Problem – Please output all of the entries exactly and omit any images they hold.

Optical and exposure parameters:
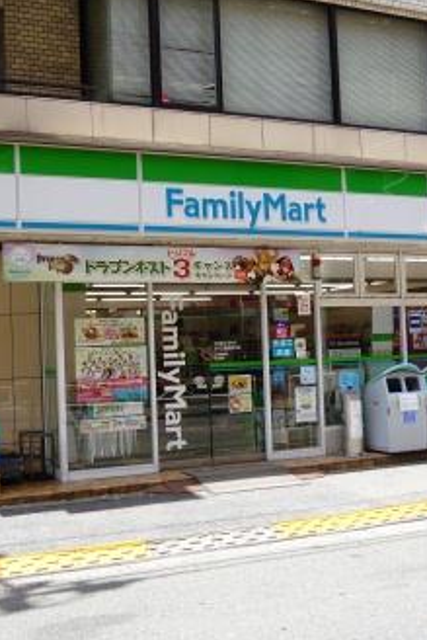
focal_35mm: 44
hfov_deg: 30.5
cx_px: 168
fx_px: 782
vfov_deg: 44.5
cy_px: 318
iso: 100
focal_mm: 5.6
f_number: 2.8
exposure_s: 1/320
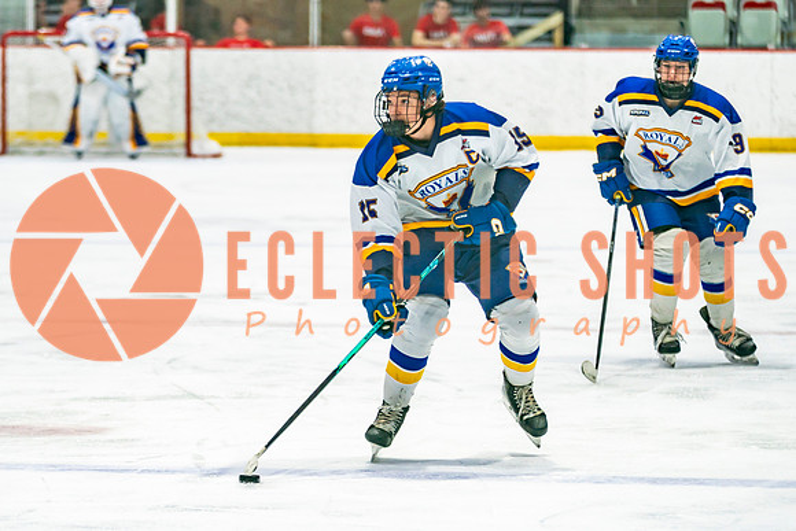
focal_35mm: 248
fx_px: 5480
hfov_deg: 8.3
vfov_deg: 5.5
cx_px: 323
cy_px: 297
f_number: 2.8
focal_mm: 142
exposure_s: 1/640
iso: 320
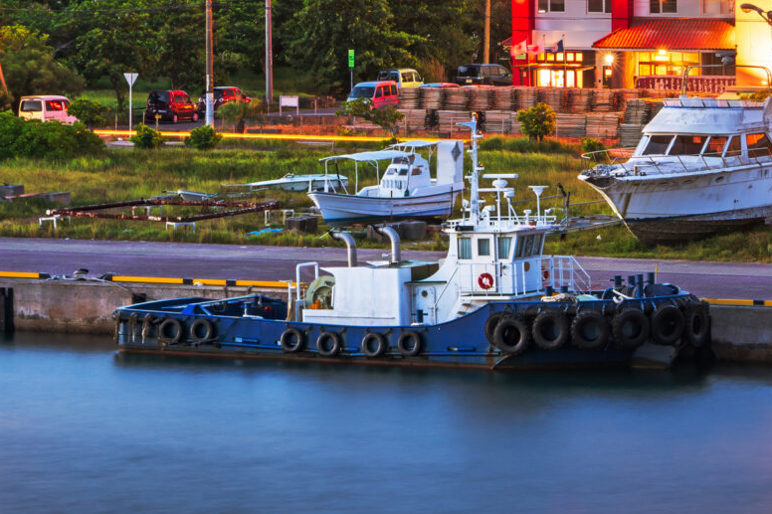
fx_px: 5445
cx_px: 146
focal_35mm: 254
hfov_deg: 8.1
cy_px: -265
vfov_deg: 5.4
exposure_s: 20
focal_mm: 77
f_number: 11
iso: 100
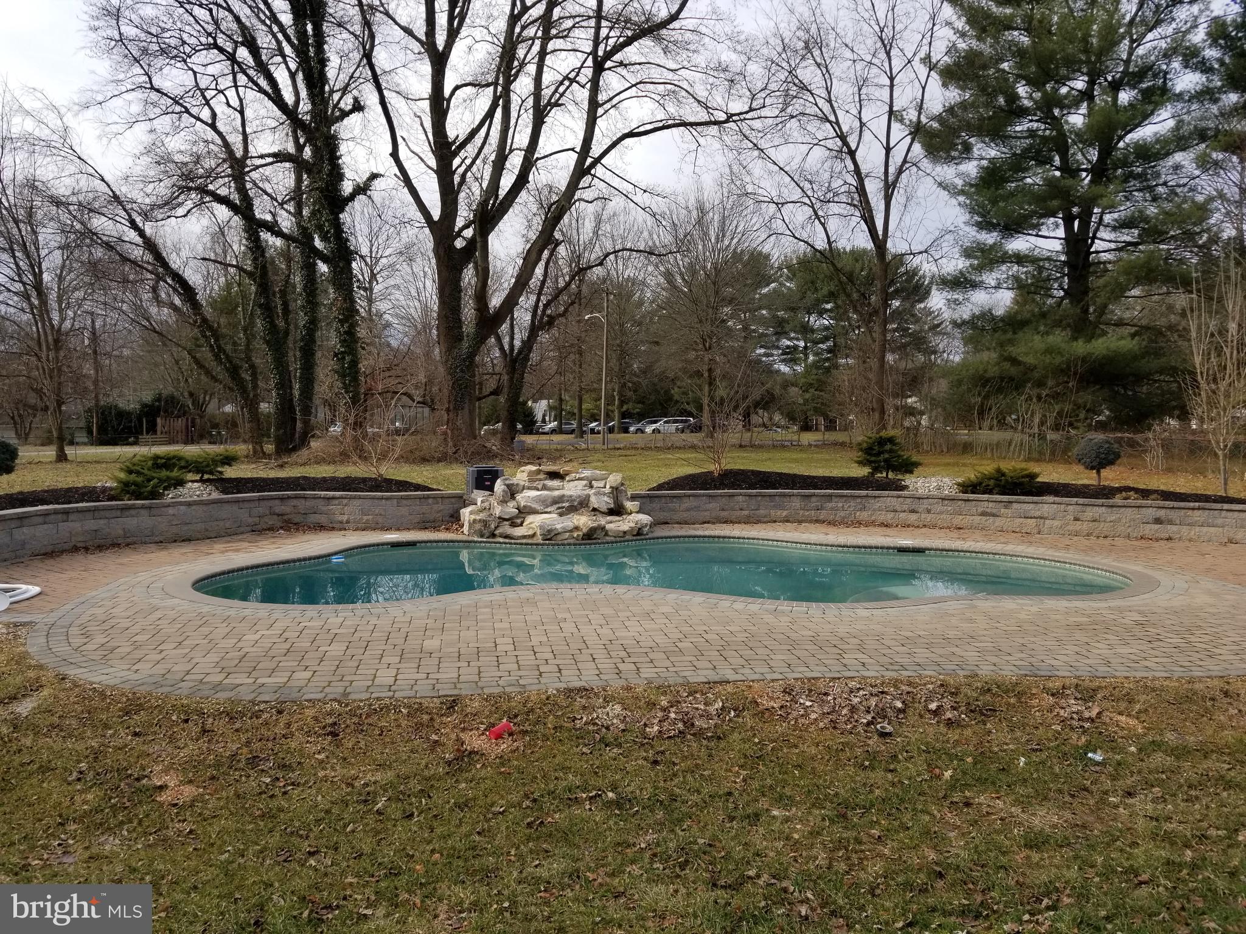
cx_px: 623
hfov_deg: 67.3
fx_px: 936
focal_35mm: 26
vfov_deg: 53.1
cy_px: 467
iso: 50
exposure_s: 1/1548
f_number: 1.7
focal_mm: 4.25
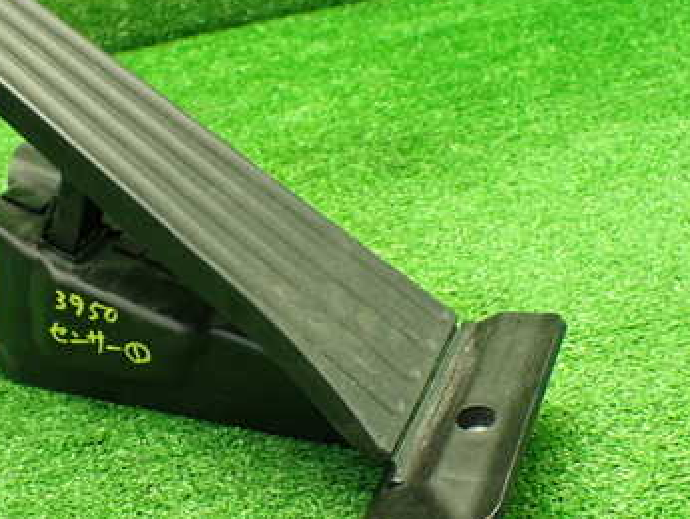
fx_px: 1037
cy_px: 293
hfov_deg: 36.1
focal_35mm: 52
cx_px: 191
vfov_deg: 28.0
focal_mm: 5.4
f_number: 2.3
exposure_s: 1/80
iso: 800
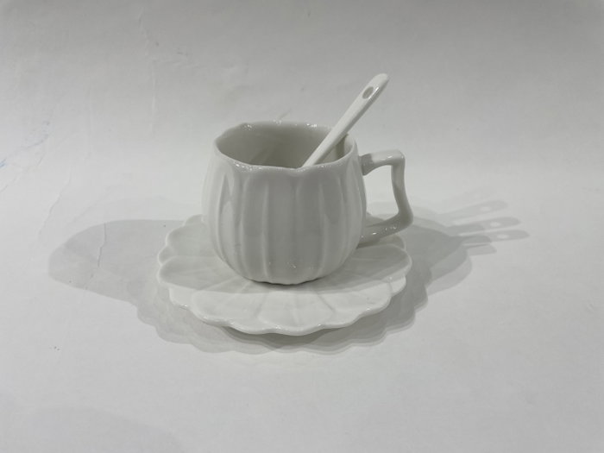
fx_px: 454
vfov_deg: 53.1
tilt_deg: -35.3
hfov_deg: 67.3
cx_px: 302
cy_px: 226
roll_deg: -0.6
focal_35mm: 26
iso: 32
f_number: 1.6
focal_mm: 4.2
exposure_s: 1/129
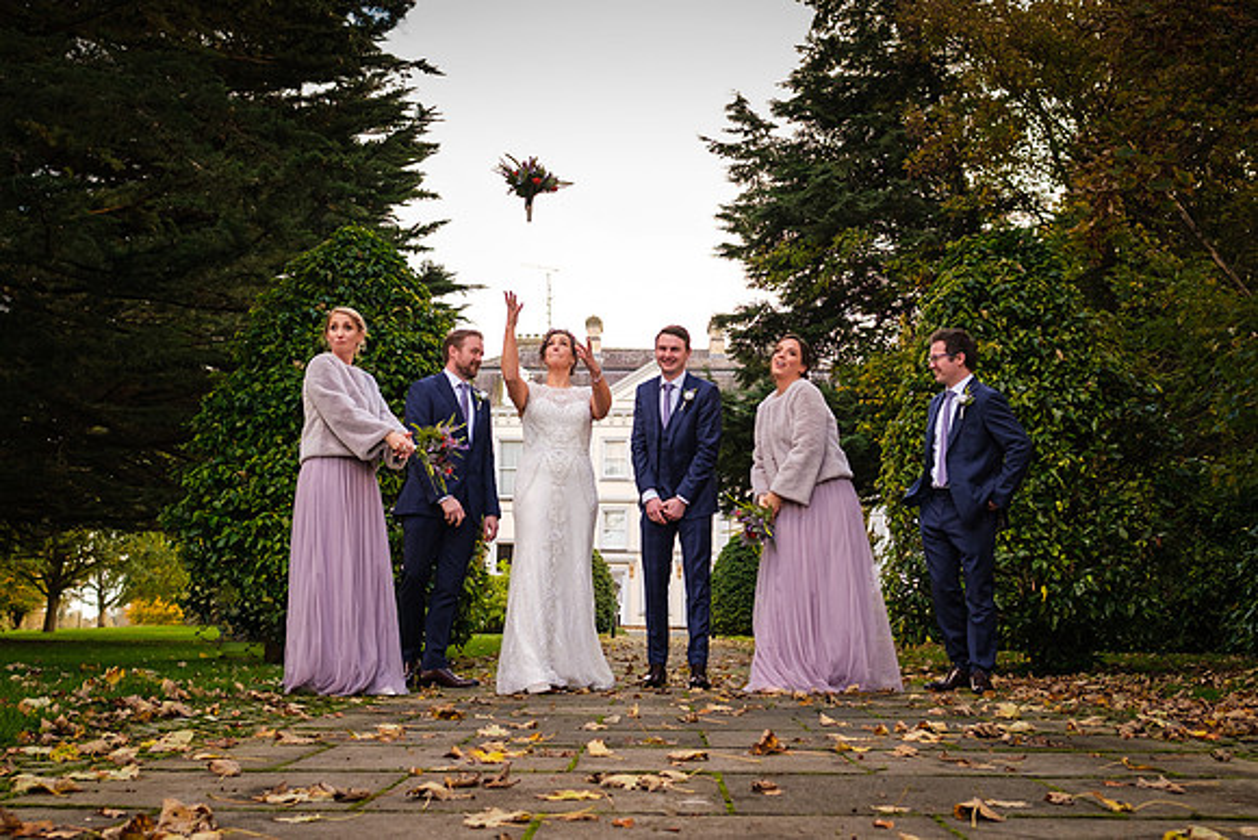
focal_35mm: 38
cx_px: 581
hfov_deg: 50.8
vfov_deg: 35.0
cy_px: 317
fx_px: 1322
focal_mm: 16
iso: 400
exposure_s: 1/250
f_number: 2.8
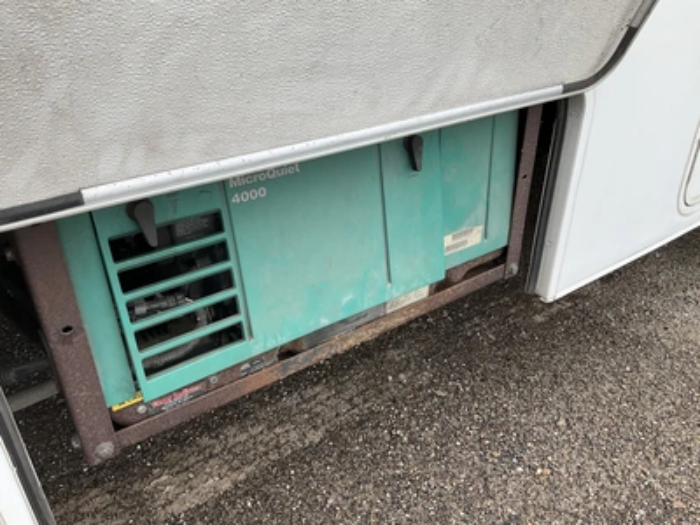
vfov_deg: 48.2
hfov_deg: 61.7
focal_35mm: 29
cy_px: 262
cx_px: 350
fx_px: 586
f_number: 1.8
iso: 25
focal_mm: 3
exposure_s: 1/568
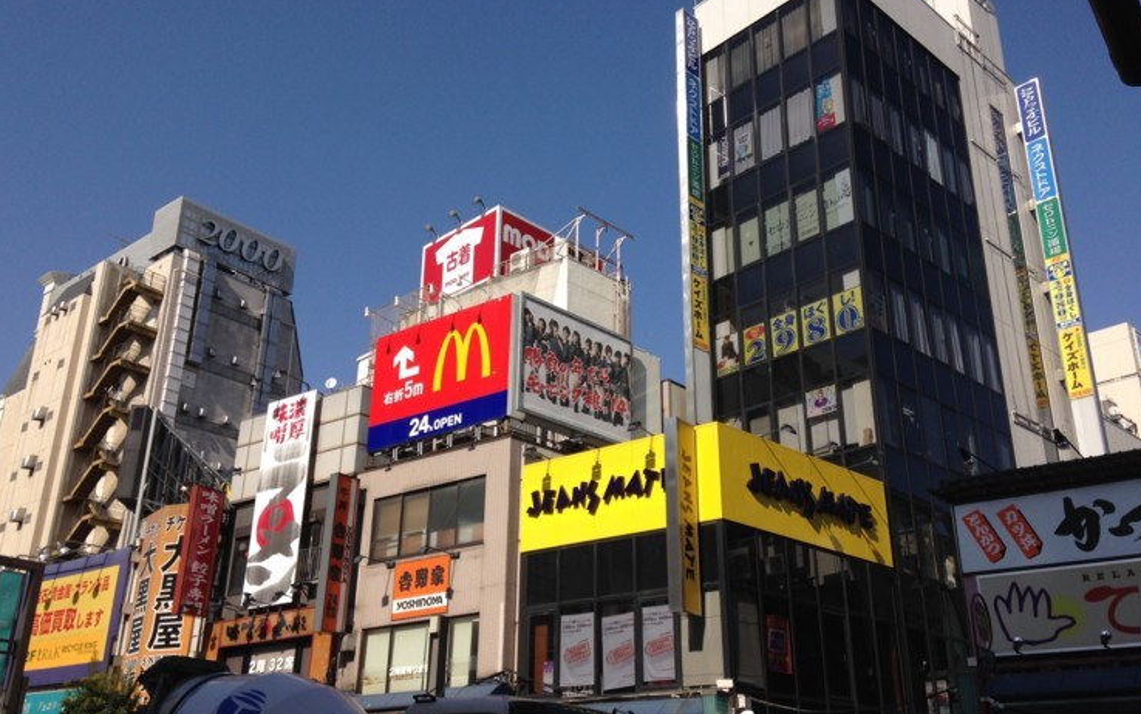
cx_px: 561
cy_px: 374
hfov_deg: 54.0
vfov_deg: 35.4
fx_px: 1120
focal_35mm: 36
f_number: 2.4
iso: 50
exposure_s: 1/2262
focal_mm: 4.12
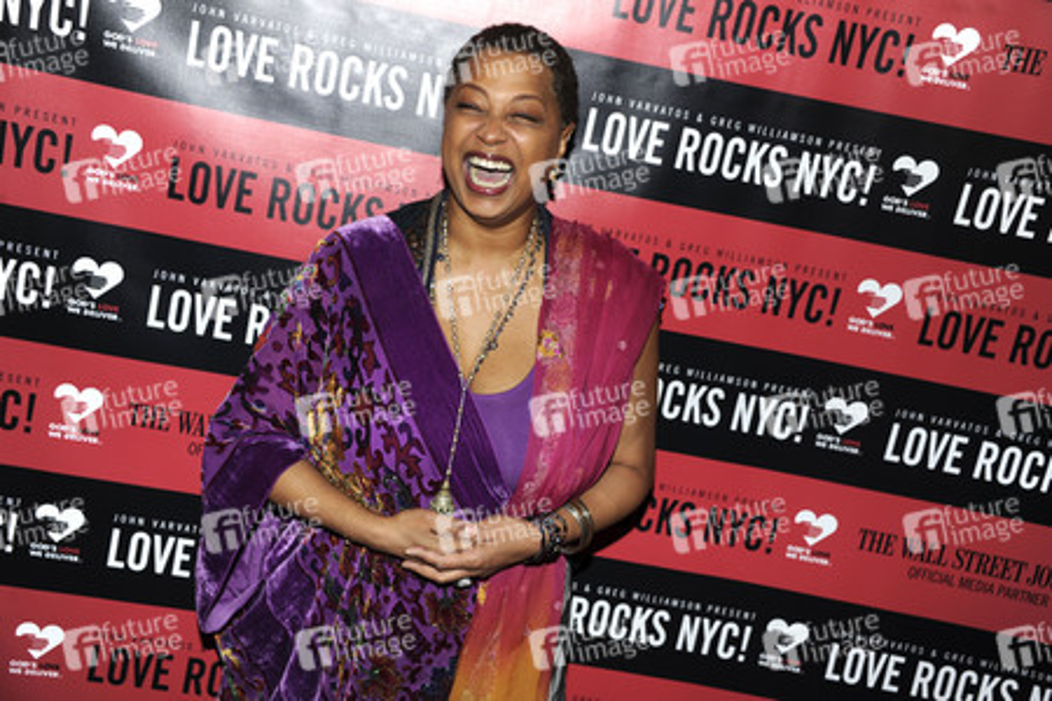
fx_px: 1461
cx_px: 526
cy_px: 350
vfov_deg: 27.0
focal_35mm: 50
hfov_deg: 39.6
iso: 500
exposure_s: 1/250
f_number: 5
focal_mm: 50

Solution to this task –
focal_35mm: 44
hfov_deg: 30.5
cx_px: 168
fx_px: 782
vfov_deg: 44.5
cy_px: 318
iso: 100
focal_mm: 5.6
f_number: 2.8
exposure_s: 1/320
focal_35mm: 248
fx_px: 5480
hfov_deg: 8.3
vfov_deg: 5.5
cx_px: 323
cy_px: 297
f_number: 2.8
focal_mm: 142
exposure_s: 1/640
iso: 320
fx_px: 5445
cx_px: 146
focal_35mm: 254
hfov_deg: 8.1
cy_px: -265
vfov_deg: 5.4
exposure_s: 20
focal_mm: 77
f_number: 11
iso: 100
cx_px: 623
hfov_deg: 67.3
fx_px: 936
focal_35mm: 26
vfov_deg: 53.1
cy_px: 467
iso: 50
exposure_s: 1/1548
f_number: 1.7
focal_mm: 4.25
fx_px: 1037
cy_px: 293
hfov_deg: 36.1
focal_35mm: 52
cx_px: 191
vfov_deg: 28.0
focal_mm: 5.4
f_number: 2.3
exposure_s: 1/80
iso: 800
fx_px: 454
vfov_deg: 53.1
tilt_deg: -35.3
hfov_deg: 67.3
cx_px: 302
cy_px: 226
roll_deg: -0.6
focal_35mm: 26
iso: 32
f_number: 1.6
focal_mm: 4.2
exposure_s: 1/129
focal_35mm: 38
cx_px: 581
hfov_deg: 50.8
vfov_deg: 35.0
cy_px: 317
fx_px: 1322
focal_mm: 16
iso: 400
exposure_s: 1/250
f_number: 2.8
vfov_deg: 48.2
hfov_deg: 61.7
focal_35mm: 29
cy_px: 262
cx_px: 350
fx_px: 586
f_number: 1.8
iso: 25
focal_mm: 3
exposure_s: 1/568
cx_px: 561
cy_px: 374
hfov_deg: 54.0
vfov_deg: 35.4
fx_px: 1120
focal_35mm: 36
f_number: 2.4
iso: 50
exposure_s: 1/2262
focal_mm: 4.12
fx_px: 1461
cx_px: 526
cy_px: 350
vfov_deg: 27.0
focal_35mm: 50
hfov_deg: 39.6
iso: 500
exposure_s: 1/250
f_number: 5
focal_mm: 50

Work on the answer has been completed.